В кабинете топилась печь, но все же у нас у всех изо рта стал валить пар. У пианистки закоченели руки, играла она плохо, я тоже без настроения спел три номера, как вдруг Шаляпин спрашивает: «А техническое что-нибудь, арию Нелуско знаете?» И, неожиданно встав со стула, полным голосом запел «Адамастор, грозный бог». Я арию знал, но нот со мной не было. Тогда Федор Иванович отпустил аккомпаниаторшу и сел на ее место. Заложив правую руку за пазуху, он левой стал «выковыривать из инструмента» отдельные звуки, изредка беря трезвучие, а я стал петь. Отыгрыши на моих паузах он либо выстукивал отдельными нотами, либо выпевал закрытым ртом. Я пришел в хорошее настроение, робость с меня соскочила, он это с довольным видом отметил и говорит: «Ну, вот видите, веселее стало. Да и мне что-то петь захотелось». Вторую фразу он уже сказал как будто не мне. И, продолжая так же что-то подбирать на рояле пальцами одной левой руки, начал петь «Приют» Шуберта. Как завороженный, застыл я у рояля и почти час слушал, как он пел. От одного романса он переходил к другому, без всяких пауз и модуляций. Закончив один, он тут же ударял пальцем по нужной первой ноте второго и, как мне казалось, совершенно забыв о моем присутствии, пел безостановочно то Шуберта, то Малашкина, то Чайковского, то Донаурова. Не закончив последнего номера, он неожиданно встал, закрыл крышку и, как бы впервые увидев меня, с каким-то удивлением сказал: «Сиплю немножко... а ведь у меня сегодня «Дон-Кихот».
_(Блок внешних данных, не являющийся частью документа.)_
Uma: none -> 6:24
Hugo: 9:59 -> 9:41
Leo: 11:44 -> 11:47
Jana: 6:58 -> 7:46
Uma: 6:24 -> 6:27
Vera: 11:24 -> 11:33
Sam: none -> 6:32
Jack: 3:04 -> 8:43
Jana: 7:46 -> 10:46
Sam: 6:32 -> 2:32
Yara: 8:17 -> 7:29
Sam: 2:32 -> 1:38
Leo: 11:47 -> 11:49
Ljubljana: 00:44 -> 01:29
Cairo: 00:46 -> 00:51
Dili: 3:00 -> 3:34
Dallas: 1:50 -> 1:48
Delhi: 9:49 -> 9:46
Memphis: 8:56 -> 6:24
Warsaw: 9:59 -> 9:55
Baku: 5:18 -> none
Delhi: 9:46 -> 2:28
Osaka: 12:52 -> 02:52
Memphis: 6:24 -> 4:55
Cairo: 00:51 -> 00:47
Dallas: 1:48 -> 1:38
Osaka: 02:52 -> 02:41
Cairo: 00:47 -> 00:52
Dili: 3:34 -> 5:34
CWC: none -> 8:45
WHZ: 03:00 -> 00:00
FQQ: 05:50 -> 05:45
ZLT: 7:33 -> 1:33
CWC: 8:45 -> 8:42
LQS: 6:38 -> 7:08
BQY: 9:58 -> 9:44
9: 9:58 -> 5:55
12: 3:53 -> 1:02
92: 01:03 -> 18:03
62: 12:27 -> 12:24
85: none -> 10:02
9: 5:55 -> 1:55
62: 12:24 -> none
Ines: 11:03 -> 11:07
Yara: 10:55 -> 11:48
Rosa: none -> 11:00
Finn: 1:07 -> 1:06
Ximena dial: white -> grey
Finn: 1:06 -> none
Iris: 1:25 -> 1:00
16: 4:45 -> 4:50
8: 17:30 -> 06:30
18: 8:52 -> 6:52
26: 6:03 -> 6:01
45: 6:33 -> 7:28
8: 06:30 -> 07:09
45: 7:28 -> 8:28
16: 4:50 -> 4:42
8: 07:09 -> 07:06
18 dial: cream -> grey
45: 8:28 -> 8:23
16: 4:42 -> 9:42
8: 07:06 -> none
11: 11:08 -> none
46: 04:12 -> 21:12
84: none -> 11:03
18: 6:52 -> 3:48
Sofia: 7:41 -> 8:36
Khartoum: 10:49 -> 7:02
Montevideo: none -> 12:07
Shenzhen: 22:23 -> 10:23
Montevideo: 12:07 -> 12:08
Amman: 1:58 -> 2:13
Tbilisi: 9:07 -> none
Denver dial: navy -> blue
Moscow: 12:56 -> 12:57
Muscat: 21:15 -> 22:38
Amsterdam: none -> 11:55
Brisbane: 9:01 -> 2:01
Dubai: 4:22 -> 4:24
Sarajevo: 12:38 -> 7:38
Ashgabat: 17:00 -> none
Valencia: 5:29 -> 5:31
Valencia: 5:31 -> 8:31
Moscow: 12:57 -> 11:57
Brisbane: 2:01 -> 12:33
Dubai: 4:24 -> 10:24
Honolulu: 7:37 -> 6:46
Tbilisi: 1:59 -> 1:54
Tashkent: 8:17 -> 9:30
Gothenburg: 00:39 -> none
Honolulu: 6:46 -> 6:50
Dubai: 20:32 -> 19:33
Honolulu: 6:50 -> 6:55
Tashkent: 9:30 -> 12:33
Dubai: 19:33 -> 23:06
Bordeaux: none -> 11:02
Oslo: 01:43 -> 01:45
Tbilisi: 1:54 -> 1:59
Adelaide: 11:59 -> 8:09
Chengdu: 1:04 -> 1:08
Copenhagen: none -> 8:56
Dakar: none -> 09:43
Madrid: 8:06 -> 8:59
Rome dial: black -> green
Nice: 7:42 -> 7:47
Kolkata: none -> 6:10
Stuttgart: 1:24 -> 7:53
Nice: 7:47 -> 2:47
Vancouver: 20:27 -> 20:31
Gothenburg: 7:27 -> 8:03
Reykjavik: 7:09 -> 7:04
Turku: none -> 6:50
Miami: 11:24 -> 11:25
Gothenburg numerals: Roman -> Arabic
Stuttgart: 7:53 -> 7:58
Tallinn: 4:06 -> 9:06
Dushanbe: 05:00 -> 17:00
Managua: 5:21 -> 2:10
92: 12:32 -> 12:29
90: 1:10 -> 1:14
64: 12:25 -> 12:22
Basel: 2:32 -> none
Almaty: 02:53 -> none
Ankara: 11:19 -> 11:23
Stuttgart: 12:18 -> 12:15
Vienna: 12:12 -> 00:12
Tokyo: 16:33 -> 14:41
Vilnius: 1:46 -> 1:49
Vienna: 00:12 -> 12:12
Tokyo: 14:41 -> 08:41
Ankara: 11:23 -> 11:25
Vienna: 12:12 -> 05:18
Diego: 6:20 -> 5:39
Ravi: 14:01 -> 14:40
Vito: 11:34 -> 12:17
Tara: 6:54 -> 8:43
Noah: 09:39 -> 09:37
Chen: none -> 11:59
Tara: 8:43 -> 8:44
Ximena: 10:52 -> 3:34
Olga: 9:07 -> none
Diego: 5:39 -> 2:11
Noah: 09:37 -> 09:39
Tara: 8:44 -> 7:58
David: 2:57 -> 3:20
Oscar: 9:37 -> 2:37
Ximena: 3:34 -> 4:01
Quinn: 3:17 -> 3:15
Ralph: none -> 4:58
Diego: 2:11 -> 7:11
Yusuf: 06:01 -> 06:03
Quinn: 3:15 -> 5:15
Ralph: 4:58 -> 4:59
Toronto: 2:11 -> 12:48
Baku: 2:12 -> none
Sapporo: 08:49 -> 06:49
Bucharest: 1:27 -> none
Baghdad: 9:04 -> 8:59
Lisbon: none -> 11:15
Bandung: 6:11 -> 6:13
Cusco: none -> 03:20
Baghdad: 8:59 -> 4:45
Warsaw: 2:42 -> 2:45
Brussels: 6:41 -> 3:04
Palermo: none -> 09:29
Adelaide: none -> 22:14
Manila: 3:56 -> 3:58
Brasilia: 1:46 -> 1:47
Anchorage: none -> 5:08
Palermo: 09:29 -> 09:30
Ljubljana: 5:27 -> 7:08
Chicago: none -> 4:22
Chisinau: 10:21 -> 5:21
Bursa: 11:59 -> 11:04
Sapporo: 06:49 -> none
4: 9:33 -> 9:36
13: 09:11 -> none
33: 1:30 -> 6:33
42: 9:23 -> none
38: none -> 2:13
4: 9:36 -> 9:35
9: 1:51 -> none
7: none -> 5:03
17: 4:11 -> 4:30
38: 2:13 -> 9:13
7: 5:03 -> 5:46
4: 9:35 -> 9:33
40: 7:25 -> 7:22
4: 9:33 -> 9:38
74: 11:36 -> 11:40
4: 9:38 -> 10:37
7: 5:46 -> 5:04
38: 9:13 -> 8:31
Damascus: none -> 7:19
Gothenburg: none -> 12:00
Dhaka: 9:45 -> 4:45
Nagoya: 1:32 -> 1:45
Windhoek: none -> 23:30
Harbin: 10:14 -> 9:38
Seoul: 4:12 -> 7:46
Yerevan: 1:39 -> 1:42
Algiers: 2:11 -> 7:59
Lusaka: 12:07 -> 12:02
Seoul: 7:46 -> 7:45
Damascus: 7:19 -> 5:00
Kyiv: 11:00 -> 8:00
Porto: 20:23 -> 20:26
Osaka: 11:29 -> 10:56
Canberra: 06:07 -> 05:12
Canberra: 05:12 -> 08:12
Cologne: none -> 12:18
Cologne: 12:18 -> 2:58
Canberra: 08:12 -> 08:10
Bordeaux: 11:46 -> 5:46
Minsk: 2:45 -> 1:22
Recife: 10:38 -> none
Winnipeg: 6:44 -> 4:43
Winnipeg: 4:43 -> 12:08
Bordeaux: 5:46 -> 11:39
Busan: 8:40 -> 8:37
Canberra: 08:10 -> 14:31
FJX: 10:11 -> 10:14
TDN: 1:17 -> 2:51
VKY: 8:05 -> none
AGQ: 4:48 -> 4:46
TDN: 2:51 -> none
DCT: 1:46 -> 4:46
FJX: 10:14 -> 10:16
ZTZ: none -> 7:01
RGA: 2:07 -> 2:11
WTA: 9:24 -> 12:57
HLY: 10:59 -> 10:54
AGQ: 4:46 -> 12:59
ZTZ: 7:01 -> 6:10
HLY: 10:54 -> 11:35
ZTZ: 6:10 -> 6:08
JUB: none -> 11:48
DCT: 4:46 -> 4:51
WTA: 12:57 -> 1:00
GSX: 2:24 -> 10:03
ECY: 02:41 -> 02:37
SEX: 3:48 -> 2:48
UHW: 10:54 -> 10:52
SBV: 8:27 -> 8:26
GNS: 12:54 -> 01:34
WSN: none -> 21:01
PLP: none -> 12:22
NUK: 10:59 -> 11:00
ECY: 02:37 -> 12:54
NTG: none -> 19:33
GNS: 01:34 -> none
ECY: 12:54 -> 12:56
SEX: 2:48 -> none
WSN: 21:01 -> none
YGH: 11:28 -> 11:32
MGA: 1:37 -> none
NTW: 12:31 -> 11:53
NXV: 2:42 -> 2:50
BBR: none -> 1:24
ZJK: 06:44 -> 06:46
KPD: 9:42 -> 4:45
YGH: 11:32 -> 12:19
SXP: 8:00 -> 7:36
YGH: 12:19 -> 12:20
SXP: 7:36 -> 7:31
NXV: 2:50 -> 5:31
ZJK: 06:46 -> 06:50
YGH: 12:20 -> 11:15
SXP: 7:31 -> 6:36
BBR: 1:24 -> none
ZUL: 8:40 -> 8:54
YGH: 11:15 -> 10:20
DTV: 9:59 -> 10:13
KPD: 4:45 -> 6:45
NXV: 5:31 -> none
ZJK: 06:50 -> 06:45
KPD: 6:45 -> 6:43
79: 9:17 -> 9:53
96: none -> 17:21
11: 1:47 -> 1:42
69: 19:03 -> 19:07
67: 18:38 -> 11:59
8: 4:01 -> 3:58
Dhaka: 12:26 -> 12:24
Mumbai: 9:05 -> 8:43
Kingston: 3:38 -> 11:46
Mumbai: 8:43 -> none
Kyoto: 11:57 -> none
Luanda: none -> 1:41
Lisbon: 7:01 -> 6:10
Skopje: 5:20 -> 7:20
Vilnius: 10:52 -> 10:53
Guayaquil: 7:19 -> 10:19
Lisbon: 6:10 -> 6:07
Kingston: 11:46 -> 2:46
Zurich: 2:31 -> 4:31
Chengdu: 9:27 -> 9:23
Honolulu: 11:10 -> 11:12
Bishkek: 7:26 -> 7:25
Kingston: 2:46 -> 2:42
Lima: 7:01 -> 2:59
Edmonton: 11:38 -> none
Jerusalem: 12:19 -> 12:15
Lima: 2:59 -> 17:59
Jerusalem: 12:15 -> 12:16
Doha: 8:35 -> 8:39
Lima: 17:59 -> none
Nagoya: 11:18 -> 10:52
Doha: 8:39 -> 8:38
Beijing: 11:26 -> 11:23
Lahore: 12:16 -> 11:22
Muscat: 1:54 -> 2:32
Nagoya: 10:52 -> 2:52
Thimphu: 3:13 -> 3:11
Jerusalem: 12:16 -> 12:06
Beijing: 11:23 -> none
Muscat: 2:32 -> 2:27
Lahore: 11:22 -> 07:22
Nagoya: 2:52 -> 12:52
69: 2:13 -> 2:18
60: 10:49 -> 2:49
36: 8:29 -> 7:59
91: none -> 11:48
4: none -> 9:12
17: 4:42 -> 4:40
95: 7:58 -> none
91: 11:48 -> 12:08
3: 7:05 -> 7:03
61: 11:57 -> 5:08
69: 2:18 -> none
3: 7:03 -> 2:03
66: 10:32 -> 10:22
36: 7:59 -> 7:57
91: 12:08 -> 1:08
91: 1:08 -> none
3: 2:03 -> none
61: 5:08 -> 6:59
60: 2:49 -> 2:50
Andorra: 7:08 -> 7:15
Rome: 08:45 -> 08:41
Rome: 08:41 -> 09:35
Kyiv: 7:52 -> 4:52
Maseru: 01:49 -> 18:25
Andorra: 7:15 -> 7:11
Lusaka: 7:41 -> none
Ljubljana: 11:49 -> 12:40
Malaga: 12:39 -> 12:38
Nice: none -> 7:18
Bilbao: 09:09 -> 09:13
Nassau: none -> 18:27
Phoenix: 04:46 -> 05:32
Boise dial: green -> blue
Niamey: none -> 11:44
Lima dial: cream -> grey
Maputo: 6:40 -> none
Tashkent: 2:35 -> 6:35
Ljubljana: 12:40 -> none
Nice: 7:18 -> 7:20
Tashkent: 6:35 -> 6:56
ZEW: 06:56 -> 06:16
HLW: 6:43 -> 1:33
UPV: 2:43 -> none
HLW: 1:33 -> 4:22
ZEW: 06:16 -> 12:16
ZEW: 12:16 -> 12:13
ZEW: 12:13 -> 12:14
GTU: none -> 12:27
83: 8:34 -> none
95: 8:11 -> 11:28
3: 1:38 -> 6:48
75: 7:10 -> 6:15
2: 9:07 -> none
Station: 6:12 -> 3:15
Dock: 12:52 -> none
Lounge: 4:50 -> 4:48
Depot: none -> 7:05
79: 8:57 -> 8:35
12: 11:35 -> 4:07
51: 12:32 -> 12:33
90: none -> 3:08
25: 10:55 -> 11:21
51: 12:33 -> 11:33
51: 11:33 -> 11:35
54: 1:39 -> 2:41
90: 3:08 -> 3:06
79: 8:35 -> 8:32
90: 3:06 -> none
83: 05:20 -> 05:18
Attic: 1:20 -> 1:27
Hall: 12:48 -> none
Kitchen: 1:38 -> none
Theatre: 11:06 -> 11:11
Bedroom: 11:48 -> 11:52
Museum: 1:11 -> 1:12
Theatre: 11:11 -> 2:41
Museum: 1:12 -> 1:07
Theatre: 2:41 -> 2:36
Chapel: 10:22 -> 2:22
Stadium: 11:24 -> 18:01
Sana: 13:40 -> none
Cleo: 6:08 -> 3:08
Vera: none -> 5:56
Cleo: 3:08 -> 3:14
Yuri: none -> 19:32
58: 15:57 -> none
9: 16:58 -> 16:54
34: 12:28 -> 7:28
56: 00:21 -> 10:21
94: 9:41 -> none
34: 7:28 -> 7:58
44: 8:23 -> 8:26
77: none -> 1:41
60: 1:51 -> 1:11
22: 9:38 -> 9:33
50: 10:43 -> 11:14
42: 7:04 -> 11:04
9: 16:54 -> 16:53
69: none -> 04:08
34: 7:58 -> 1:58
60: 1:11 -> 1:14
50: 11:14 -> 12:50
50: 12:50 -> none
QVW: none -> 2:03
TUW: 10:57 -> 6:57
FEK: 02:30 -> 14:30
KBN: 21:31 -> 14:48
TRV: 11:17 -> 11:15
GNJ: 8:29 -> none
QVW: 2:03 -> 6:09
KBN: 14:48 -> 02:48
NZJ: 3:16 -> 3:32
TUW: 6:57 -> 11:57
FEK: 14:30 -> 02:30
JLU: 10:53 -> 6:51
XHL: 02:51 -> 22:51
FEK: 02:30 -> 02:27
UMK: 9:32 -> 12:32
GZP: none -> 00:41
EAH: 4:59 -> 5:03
Совершенно потрясенный пережитым впечатлением, как ни в одном из до того слышанных концертов Шаляпина, я не находил слов и, боясь оскорбить его каким-нибудь банальным комплиментом, молчал. Он ласково посмотрел на меня и сказал:
«А вы говорите — Вагнер!»
Это был исчерпывающий ответ на мой, уже не впервые заданный ему вопрос, почему он не поет в операх Вагнера. Та душевная глубина, та теплота и та русская песенная ширь, с которой он пел, в вагнеровском репертуаре были бы неуместны. Между тем именно в этих особенностях была его сила.
Но я вспомнил об этом концерте в связи с технологическими вопросами. Этот концерт мне дает какой-то ответ на них.
Когда Шаляпин стал петь без аккомпанемента, мне это показалось чрезвычайно странным. Но скоро я позабыл, что в этих вещах есть аккомпанемент. Может быть, если бы он вдруг появился, он бы мне в какой-то мере помешал упиваться шаляпинским пением. А затем мне стало казаться, что я присутствую при какой-то самопроверочной репетиции, — так сосредоточено было лицо Шаляпина, мимировавшего только намеками, ровно на таком же уровне, на каком оставался голос, не выходивший почти за пределы mezzo-forte. К некоторым фразам Шаляпин тщательно и явно прислушивался, время от времени поднимая голову и устремляя глаза в потолок. Вот тут-то мне и показалось, что он отшлифовывает свое пение таким образом, чтобы в нем не застрял какой-нибудь чисто вокальный эффект, такой эффект, который сам по себе, может быть, имеет ценность, но накладывает на любой вокальный образ один и тот же трафаретный отпечаток. И если это так, то хвала небу за то, что Шаляпин ие овладел вот этими «тайнами итальянского пения», как самостоятельно действующим оружием.
Хотя при расставании Шаляпин сказал, что он «для гостя» спел целую программу, он пел для себя. И именно этот случай, как никакой другой, привел меня к ряду заключений.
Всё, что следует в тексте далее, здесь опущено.